8. We can divide $$\Lambda$$ into two components $$\Lambda_0$$ and $$\Lambda_1$$ of size $$K$$ each.

9. Since $$\Lambda$$ maps to the largest $$2K$$ entries in $$\bh$$, hence whatever entries we choose in $$\Lambda_0$$, the largest $$K$$ entries in $$\Lambda_0^c$$ will be $$\Lambda_1$$.
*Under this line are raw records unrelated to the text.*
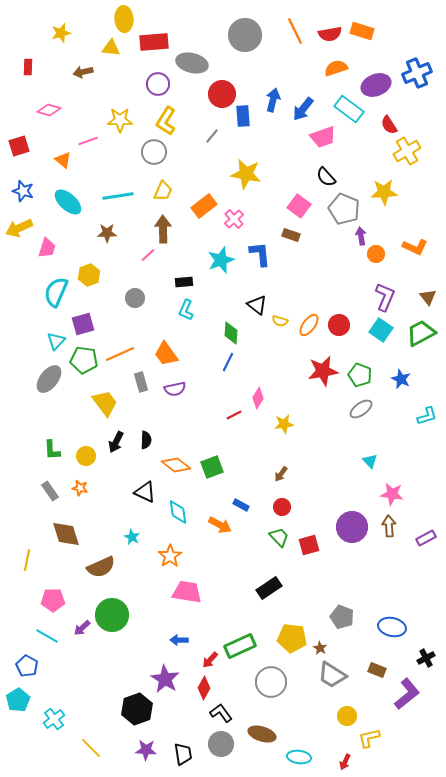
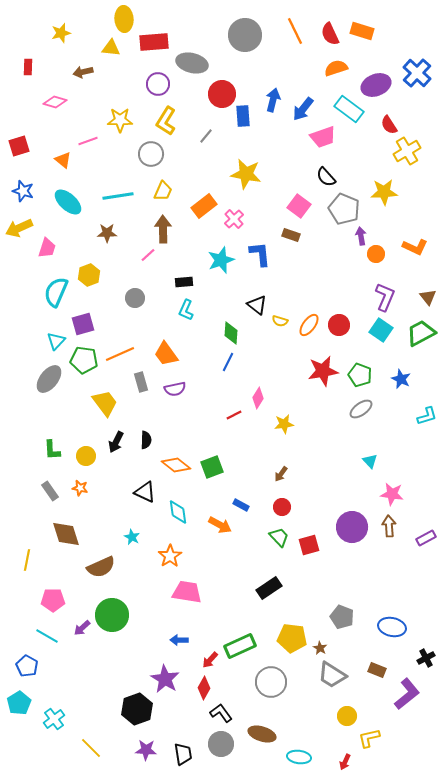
red semicircle at (330, 34): rotated 75 degrees clockwise
blue cross at (417, 73): rotated 24 degrees counterclockwise
pink diamond at (49, 110): moved 6 px right, 8 px up
gray line at (212, 136): moved 6 px left
gray circle at (154, 152): moved 3 px left, 2 px down
cyan pentagon at (18, 700): moved 1 px right, 3 px down
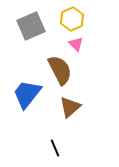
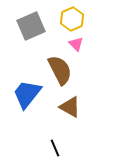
brown triangle: rotated 50 degrees counterclockwise
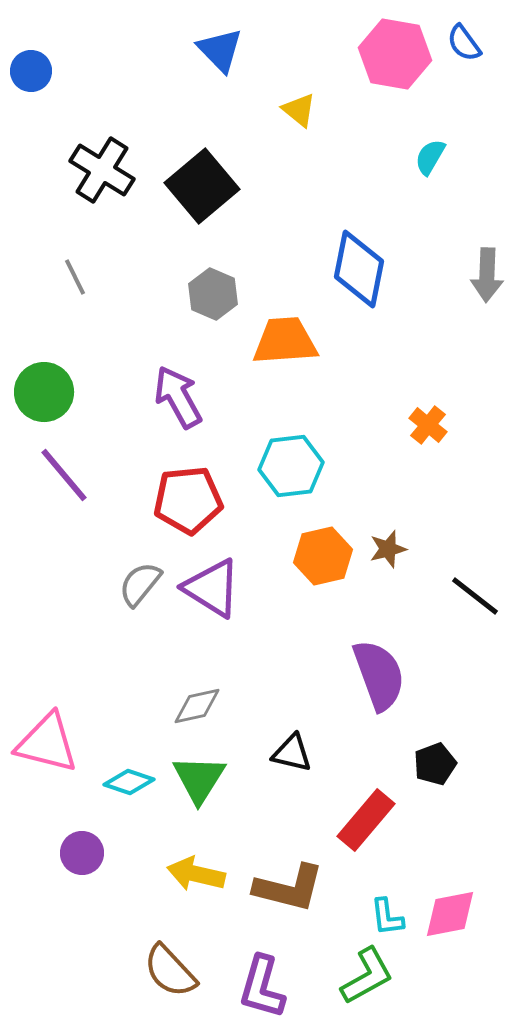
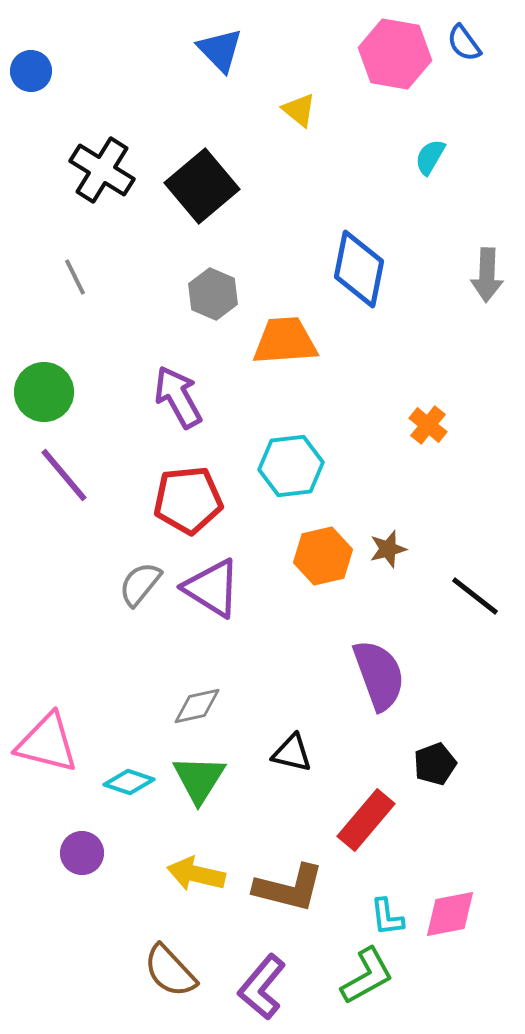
purple L-shape: rotated 24 degrees clockwise
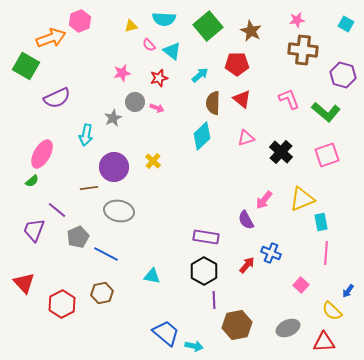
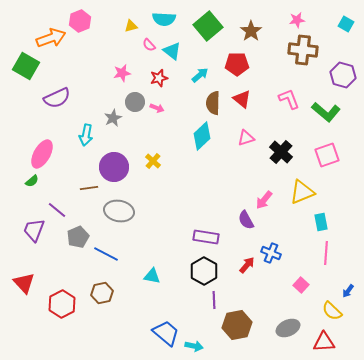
brown star at (251, 31): rotated 10 degrees clockwise
yellow triangle at (302, 199): moved 7 px up
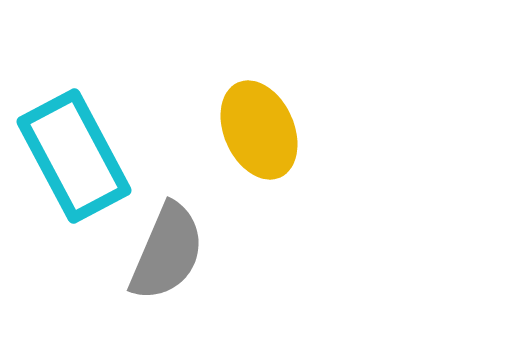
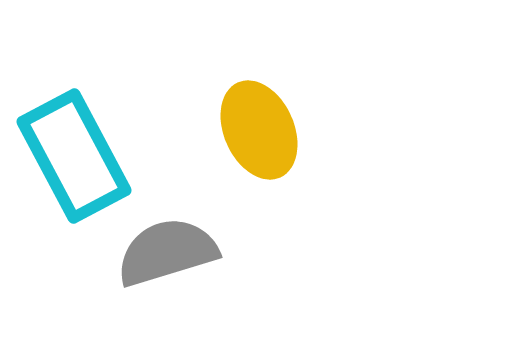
gray semicircle: rotated 130 degrees counterclockwise
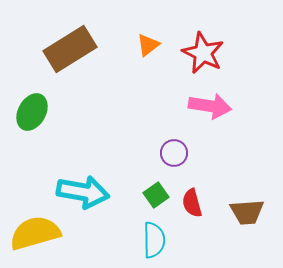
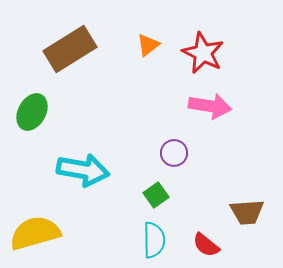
cyan arrow: moved 22 px up
red semicircle: moved 14 px right, 42 px down; rotated 36 degrees counterclockwise
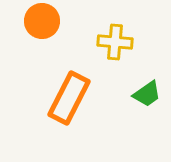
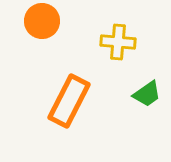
yellow cross: moved 3 px right
orange rectangle: moved 3 px down
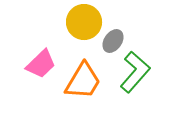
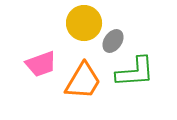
yellow circle: moved 1 px down
pink trapezoid: rotated 24 degrees clockwise
green L-shape: rotated 45 degrees clockwise
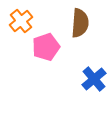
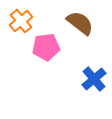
brown semicircle: rotated 56 degrees counterclockwise
pink pentagon: rotated 12 degrees clockwise
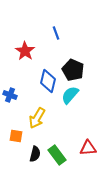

10. Hence as per Lemma 14.4 above, we have

$\| \bh_{\Lambda} \|_2 \leq \alpha \frac{\| \bh_{\Lambda_0^c}\|_1}{\sqrt{K}}.$
11. Also

$\Lambda = \Lambda_0 \cup \Lambda_1 \implies \Lambda_0 = \Lambda \setminus \Lambda_1 = \Lambda \cap \Lambda_1^c \implies \Lambda_0^c = \Lambda_1 \cup \Lambda^c.$
12. Thus we have

$\| \bh_{\Lambda_0^c} \|_1 = \| \bh_{\Lambda_1} \|_1 + \| \bh_{\Lambda^c} \|_1.$
13. We have to get rid of $$\Lambda_1$$.

14. Since $$\bh_{\Lambda_1} \in \Sigma_K$$, by applying Theorem 14.17 we get

$\| \bh_{\Lambda_1} \|_1 \leq \sqrt{K} \| \bh_{\Lambda_1} \|_2$
15. Hence

$\| \bh_{\Lambda} \|_2 \leq \alpha \left ( \| \bh_{\Lambda_1} \|_2 + \frac{\| \bh_{\Lambda^c} \|_1}{\sqrt{K}} \right)$
16. But since $$\Lambda_1 \subset \Lambda$$, hence $$\| \bh_{\Lambda_1} \|_2 \leq \| \bh_{\Lambda} \|_2$$.

17. Hence

$\begin{split} &\| \bh_{\Lambda} \|_2 \leq \alpha \left ( \| \bh_{\Lambda} \|_2 + \frac{\| \bh_{\Lambda^c} \|_1}{\sqrt{K}} \right)\\ \implies &(1 - \alpha) \| \bh_{\Lambda} \|_2 \leq \alpha \frac{\| \bh_{\Lambda^c} \|_1}{\sqrt{K}}\\ \implies &\| \bh_{\Lambda} \|_2 \leq \frac{\alpha}{1 - \alpha} \frac{\| \bh_{\Lambda^c} \|_1}{\sqrt{K}} \quad \text{ if } \alpha \leq 1. \end{split}$
18. Note that the inequality is also satisfied for $$\alpha = 1$$ in which case, we don’t need to bring $$1-\alpha$$ to denominator.

19. Now

$\begin{split} &\alpha \leq 1\\ \implies &\frac{\sqrt{2} \delta_{2K}}{ 1 - \delta_{2K}} \leq 1 \\ \implies &\sqrt{2} \delta_{2K} \leq 1 - \delta_{2K}\\ \implies &(\sqrt{2} + 1) \delta_{2K} \leq 1\\ \implies &\delta_{2K} \leq \sqrt{2} - 1. \end{split}$
20. Putting

$C = \frac{\alpha}{1 - \alpha} = \frac {\sqrt{2} \delta_{2K}} {1 - (1 + \sqrt{2})\delta_{2K}}$

we see that $$\Phi$$ satisfies NSP of order $$2K$$ whenever $$\Phi$$ satisfies RIP of order $$2K$$ with $$\delta_{2K} \leq \sqrt{2} -1$$.

Note that for $$\delta_{2K} = \sqrt{2} - 1$$, $$C=\infty$$.